TASK INSTRUCTIONS –
Starting at the line with "HFOV = 90.5 degrees." and going on through the line with "white clog (433,75,505,143)", reproduce each line in the records below exactly and nothing more.

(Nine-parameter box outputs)
————

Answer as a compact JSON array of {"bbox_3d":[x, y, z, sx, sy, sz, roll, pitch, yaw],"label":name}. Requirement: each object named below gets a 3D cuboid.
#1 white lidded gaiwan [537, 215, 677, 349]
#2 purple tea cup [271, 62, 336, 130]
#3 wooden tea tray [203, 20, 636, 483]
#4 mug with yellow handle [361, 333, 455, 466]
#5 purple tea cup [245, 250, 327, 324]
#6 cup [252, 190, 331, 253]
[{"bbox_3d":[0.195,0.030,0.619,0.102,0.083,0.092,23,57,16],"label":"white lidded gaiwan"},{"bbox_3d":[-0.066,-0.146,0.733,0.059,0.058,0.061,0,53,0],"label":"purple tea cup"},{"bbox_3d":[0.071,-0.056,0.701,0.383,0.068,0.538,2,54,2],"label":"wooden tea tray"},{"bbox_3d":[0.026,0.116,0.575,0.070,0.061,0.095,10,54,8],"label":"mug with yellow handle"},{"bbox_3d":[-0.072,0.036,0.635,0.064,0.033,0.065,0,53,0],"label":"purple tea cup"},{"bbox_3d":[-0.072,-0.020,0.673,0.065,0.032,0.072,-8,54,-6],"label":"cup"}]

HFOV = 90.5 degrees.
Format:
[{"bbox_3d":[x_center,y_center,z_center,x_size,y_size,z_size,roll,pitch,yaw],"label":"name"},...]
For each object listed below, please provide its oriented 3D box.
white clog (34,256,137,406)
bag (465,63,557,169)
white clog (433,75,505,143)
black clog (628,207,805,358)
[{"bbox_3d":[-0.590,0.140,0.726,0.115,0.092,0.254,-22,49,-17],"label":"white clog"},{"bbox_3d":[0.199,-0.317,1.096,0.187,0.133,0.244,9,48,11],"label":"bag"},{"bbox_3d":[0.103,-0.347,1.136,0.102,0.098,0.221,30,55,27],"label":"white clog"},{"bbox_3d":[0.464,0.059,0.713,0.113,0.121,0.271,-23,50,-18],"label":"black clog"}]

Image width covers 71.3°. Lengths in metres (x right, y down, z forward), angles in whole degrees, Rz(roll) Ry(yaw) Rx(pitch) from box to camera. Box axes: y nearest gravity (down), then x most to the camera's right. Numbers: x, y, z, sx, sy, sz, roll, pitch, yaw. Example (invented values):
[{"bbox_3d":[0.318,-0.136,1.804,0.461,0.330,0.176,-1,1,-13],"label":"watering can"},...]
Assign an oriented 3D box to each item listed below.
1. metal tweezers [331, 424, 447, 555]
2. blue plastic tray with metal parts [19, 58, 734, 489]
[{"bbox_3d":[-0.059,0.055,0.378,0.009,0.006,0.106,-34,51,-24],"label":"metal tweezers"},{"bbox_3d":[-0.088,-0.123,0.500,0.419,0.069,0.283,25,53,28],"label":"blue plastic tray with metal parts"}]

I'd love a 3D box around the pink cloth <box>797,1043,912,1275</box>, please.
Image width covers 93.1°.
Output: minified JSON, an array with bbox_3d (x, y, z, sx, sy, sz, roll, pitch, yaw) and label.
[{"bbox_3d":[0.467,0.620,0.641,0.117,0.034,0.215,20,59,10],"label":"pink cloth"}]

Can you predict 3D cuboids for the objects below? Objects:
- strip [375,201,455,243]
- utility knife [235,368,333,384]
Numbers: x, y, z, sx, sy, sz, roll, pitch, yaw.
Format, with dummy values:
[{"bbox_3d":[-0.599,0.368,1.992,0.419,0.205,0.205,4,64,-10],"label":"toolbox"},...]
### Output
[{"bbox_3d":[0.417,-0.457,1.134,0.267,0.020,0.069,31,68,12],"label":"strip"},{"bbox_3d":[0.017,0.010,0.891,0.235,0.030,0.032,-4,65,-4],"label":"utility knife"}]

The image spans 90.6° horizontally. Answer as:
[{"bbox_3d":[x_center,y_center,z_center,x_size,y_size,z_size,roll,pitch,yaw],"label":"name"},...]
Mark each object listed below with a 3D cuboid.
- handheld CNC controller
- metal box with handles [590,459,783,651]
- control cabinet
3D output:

————

PROBLEM SOLUTION –
HFOV = 90.5 degrees.
Format:
[{"bbox_3d":[x_center,y_center,z_center,x_size,y_size,z_size,roll,pitch,yaw],"label":"name"},...]
For each object listed below, please provide its oriented 3D box.
white clog (34,256,137,406)
bag (465,63,557,169)
white clog (433,75,505,143)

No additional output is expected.